The Inter-American Court of Human Rights on Tuesday issued a landmark ruling that recognizes same-sex marriage and transgender rights in the Western Hemisphere – the Americas.

Americas – The seven judges who issued the ruling stated governments “must recognize and guarantee all the rights that are derived from a family bond between people of the same sex.” Six of the seven judges also agreed that it is necessary for governments “to guarantee access to all existing forms of domestic legal systems, including the right to marriage, in order to ensure the protection of all the rights of families formed by same-sex couples without discrimination.”marital trust

The court issued its ruling after the Costa Rican government in 2016 asked for an advisory opinion on whether it has an obligation to extend property rights to same-sex couples and allow transgender people to change their name and gender marker on identity documents.
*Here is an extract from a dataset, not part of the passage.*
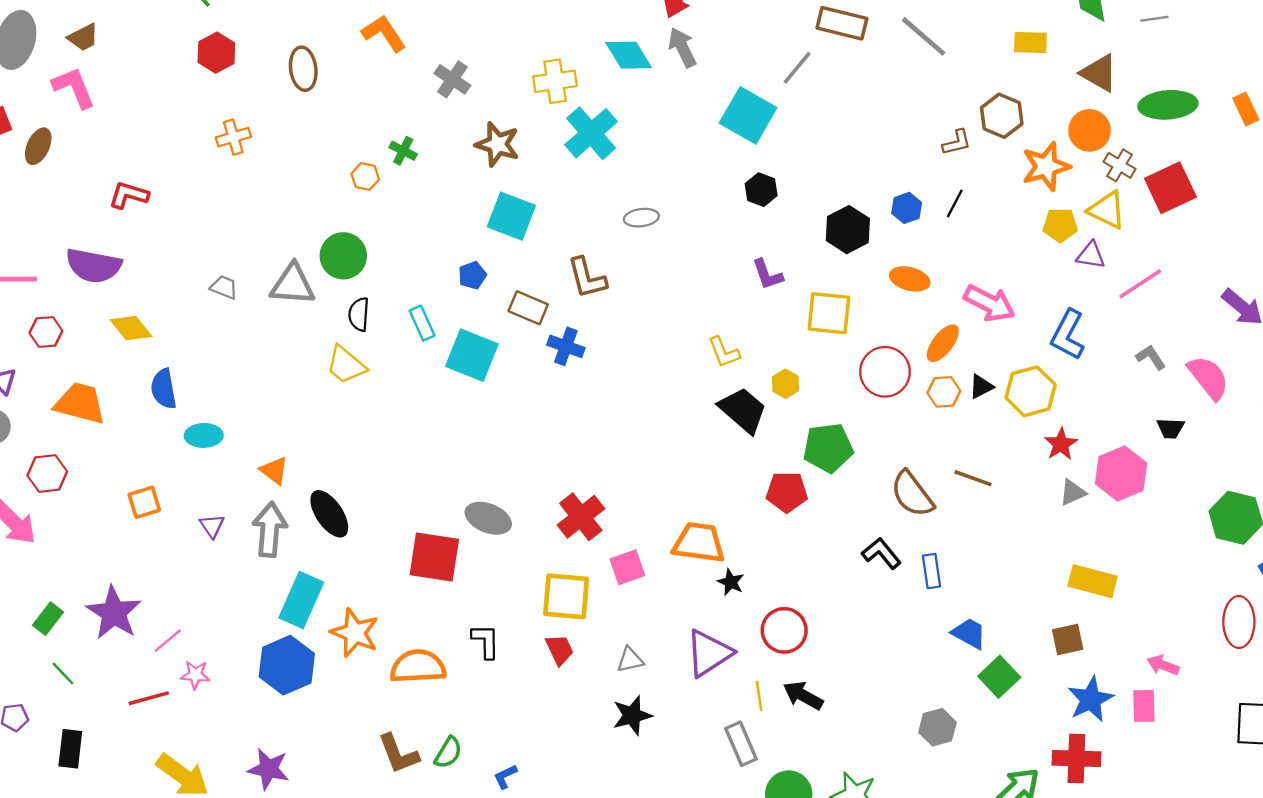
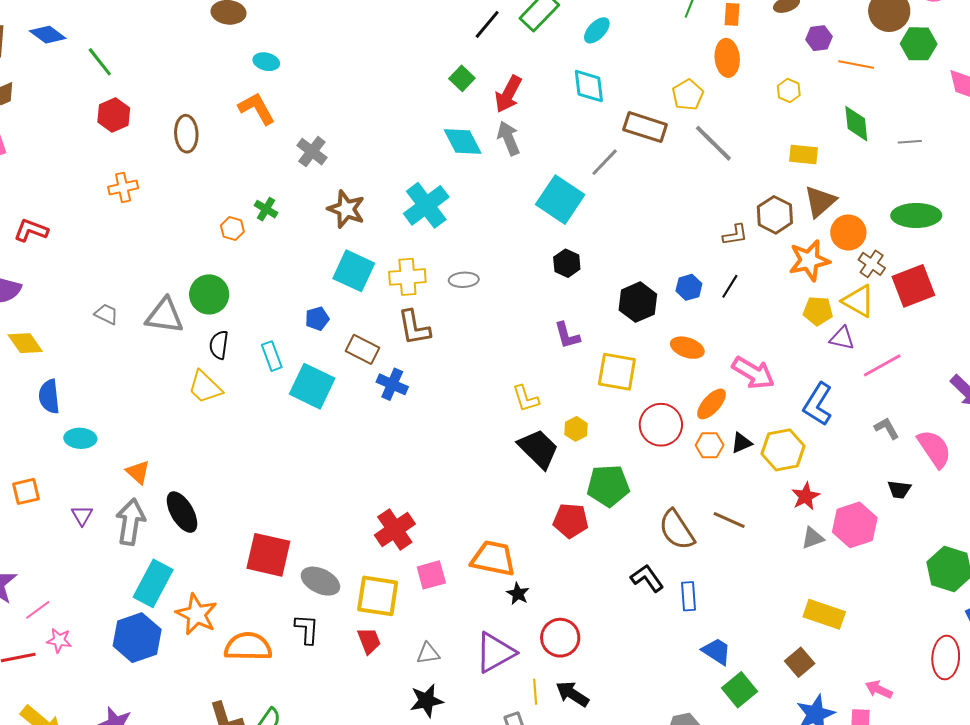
brown triangle: (1099, 73) -> (820, 201), moved, turned 45
yellow cross: (555, 81) -> (407, 277), moved
gray ellipse: (488, 518) -> (320, 581), moved
brown square: (1068, 640) -> (800, 662), turned -32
The ruling says the Costa Rican government must allow trans people to legally change their name and gender marker on official documents.

It does not specifically say how Costa Rica should extend marriage rights to same-sex couples. Costa Rican Vice President Ana Helena Chacón on Tuesday nevertheless told reporters during a press conference in the Costa Rican capital of San José that her government will do so.

“The Executive Branch will focus on studying the resolution in depth,” she said as La Nación, a Costa Rican newspaper, reported.

The Organization of American States created the Costa Rica-based court in 1979 in order to enforce provisions of the American Convention on Human Rights. Tuesday’s ruling is legally binding in Costa Rica and 19 other countries throughout the Western Hemisphere that currently recognize the convention.

Margarita Salas, a Costa Rican LGBT rights advocate who is a candidate for the country’s National Assembly — described the ruling to the Washington Blade as an “enormous advance in human rights for Costa Rica.”

“Now more than ever it is imperative that the National Assembly pass bills that make access to marriage equality and the recognition of gender identity a reality,” she said.